Depuis la fin juin, les analyses révèlent à nouveau des traces du génome du virus, à un "faible niveau" qui n'a rien à voir avec début mars. "C'est quelque chose d'assez naturel, c'était assez attendu. La maladie n'a pas disparu", commente Laurent Moulin, responsable R&D du laboratoire.

Vers la mise en place d'un réseau de surveillance épidémiologique ?

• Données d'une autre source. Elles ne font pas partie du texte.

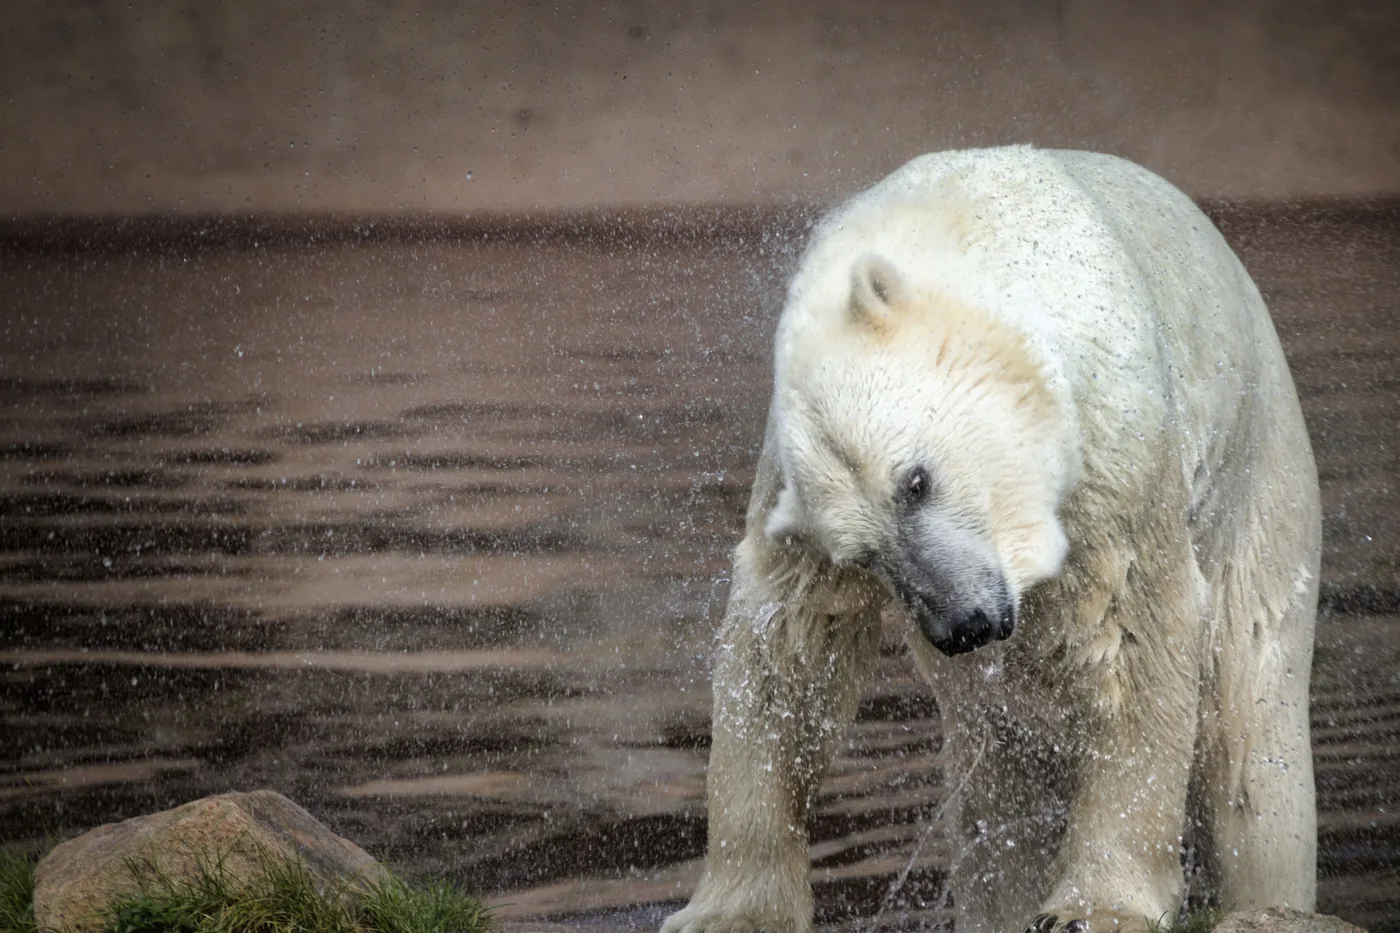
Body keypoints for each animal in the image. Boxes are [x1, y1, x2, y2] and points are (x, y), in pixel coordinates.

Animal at [660, 146, 1320, 933]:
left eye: (916, 480)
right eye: (863, 555)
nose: (964, 624)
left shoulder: (1118, 450)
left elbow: (1133, 631)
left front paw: (1095, 906)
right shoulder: (785, 467)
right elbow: (791, 643)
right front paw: (730, 910)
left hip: (1264, 492)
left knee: (1252, 745)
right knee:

"Ce qui nous intéresse, c'est de voir si cette dynamique va augmenter ou se stabiliser", poursuit-il, soulignant la pertinence des eaux usées pour suivre les épidémies. Eau de Paris participe d'ailleurs avec plusieurs centres de recherche au tout nouvel Observatoire épidémiologique dans les eaux usées (Obépine).

Compte tenu du nombre important de cas peu ou pas symptomatiques de Covid-19, les experts estiment que la présence du virus pourrait être détectée dans les eaux usées avant les premiers cas cliniques confirmés, dans les zones où l'épidémie s'est calmée ou dans celles pas encore touchées, et ainsi servir de système d'alerte précoce.

Dans ce contexte, avec le soutien notamment du ministère de la Recherche, Obépine espère passer d'ici à l'automne d'une trentaine de stations d'épuration à 150, réparties sur le territoire (villes, campagne, littoral, diverses tailles...), pour mettre en place un réseau pérenne de surveillance épidémiologique.